- **What needs to be done**:
Reproduce the listing that follows, unchanged and complete.

- **Input data**:
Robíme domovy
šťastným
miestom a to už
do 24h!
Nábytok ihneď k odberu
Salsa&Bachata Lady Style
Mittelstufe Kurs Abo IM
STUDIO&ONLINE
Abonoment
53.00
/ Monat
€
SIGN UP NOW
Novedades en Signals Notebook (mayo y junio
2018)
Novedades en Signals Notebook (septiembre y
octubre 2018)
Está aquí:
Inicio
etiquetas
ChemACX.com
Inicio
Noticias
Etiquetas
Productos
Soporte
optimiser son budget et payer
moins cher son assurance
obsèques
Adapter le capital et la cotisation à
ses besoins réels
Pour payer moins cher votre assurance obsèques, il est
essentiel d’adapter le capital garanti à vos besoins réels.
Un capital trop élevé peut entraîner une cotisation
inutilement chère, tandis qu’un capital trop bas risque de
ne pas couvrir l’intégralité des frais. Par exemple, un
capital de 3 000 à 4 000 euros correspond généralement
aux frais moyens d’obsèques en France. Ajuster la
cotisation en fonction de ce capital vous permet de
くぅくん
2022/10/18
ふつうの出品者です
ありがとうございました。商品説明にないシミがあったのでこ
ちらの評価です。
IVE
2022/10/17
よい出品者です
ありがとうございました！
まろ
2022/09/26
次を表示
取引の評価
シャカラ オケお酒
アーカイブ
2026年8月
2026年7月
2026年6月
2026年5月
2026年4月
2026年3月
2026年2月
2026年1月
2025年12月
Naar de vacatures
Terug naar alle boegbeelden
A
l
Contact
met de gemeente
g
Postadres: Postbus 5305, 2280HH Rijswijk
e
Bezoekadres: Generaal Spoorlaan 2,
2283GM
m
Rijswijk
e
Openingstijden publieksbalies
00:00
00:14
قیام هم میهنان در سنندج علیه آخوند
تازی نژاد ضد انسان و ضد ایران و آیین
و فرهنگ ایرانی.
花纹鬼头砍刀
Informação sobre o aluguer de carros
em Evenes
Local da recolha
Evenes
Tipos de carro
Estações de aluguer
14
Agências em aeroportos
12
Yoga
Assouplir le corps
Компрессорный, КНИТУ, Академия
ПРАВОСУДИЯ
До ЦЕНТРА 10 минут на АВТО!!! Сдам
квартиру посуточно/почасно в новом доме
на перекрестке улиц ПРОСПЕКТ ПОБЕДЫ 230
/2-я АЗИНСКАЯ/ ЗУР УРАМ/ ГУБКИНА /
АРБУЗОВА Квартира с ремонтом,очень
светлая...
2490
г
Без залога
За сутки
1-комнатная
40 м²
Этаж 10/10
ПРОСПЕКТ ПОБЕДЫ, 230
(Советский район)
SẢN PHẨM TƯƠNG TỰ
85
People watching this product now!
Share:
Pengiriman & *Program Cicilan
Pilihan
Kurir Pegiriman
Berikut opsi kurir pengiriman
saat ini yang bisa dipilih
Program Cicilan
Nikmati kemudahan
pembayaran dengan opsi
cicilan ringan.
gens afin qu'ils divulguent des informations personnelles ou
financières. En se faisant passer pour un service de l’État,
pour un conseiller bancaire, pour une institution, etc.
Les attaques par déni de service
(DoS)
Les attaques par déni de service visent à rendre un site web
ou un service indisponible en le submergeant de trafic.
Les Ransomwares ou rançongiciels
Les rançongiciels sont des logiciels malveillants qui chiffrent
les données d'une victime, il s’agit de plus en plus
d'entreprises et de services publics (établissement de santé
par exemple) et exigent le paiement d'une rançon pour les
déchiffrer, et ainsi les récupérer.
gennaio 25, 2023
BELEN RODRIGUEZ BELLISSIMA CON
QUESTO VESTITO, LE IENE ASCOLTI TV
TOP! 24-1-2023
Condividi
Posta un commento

- **Answer to this exercise**:
Robíme domovy
šťastným
miestom a to už
do 24h!
Nábytok ihneď k odberu
Salsa&Bachata Lady Style
Mittelstufe Kurs Abo IM
STUDIO&ONLINE
Abonoment
53.00
/ Monat
€
SIGN UP NOW
Novedades en Signals Notebook (mayo y junio
2018)
Novedades en Signals Notebook (septiembre y
octubre 2018)
Está aquí:
Inicio
etiquetas
ChemACX.com
Inicio
Noticias
Etiquetas
Productos
Soporte
optimiser son budget et payer
moins cher son assurance
obsèques
Adapter le capital et la cotisation à
ses besoins réels
Pour payer moins cher votre assurance obsèques, il est
essentiel d’adapter le capital garanti à vos besoins réels.
Un capital trop élevé peut entraîner une cotisation
inutilement chère, tandis qu’un capital trop bas risque de
ne pas couvrir l’intégralité des frais. Par exemple, un
capital de 3 000 à 4 000 euros correspond généralement
aux frais moyens d’obsèques en France. Ajuster la
cotisation en fonction de ce capital vous permet de
くぅくん
2022/10/18
ふつうの出品者です
ありがとうございました。商品説明にないシミがあったのでこ
ちらの評価です。
IVE
2022/10/17
よい出品者です
ありがとうございました！
まろ
2022/09/26
次を表示
取引の評価
シャカラ オケお酒
アーカイブ
2026年8月
2026年7月
2026年6月
2026年5月
2026年4月
2026年3月
2026年2月
2026年1月
2025年12月
Naar de vacatures
Terug naar alle boegbeelden
A
l
Contact
met de gemeente
g
Postadres: Postbus 5305, 2280HH Rijswijk
e
Bezoekadres: Generaal Spoorlaan 2,
2283GM
m
Rijswijk
e
Openingstijden publieksbalies
00:00
00:14
قیام هم میهنان در سنندج علیه آخوند
تازی نژاد ضد انسان و ضد ایران و آیین
و فرهنگ ایرانی.
花纹鬼头砍刀
Informação sobre o aluguer de carros
em Evenes
Local da recolha
Evenes
Tipos de carro
Estações de aluguer
14
Agências em aeroportos
12
Yoga
Assouplir le corps
Компрессорный, КНИТУ, Академия
ПРАВОСУДИЯ
До ЦЕНТРА 10 минут на АВТО!!! Сдам
квартиру посуточно/почасно в новом доме
на перекрестке улиц ПРОСПЕКТ ПОБЕДЫ 230
/2-я АЗИНСКАЯ/ ЗУР УРАМ/ ГУБКИНА /
АРБУЗОВА Квартира с ремонтом,очень
светлая...
2490
г
Без залога
За сутки
1-комнатная
40 м²
Этаж 10/10
ПРОСПЕКТ ПОБЕДЫ, 230
(Советский район)
SẢN PHẨM TƯƠNG TỰ
85
People watching this product now!
Share:
Pengiriman & *Program Cicilan
Pilihan
Kurir Pegiriman
Berikut opsi kurir pengiriman
saat ini yang bisa dipilih
Program Cicilan
Nikmati kemudahan
pembayaran dengan opsi
cicilan ringan.
gens afin qu'ils divulguent des informations personnelles ou
financières. En se faisant passer pour un service de l’État,
pour un conseiller bancaire, pour une institution, etc.
Les attaques par déni de service
(DoS)
Les attaques par déni de service visent à rendre un site web
ou un service indisponible en le submergeant de trafic.
Les Ransomwares ou rançongiciels
Les rançongiciels sont des logiciels malveillants qui chiffrent
les données d'une victime, il s’agit de plus en plus
d'entreprises et de services publics (établissement de santé
par exemple) et exigent le paiement d'une rançon pour les
déchiffrer, et ainsi les récupérer.
gennaio 25, 2023
BELEN RODRIGUEZ BELLISSIMA CON
QUESTO VESTITO, LE IENE ASCOLTI TV
TOP! 24-1-2023
Condividi
Posta un commento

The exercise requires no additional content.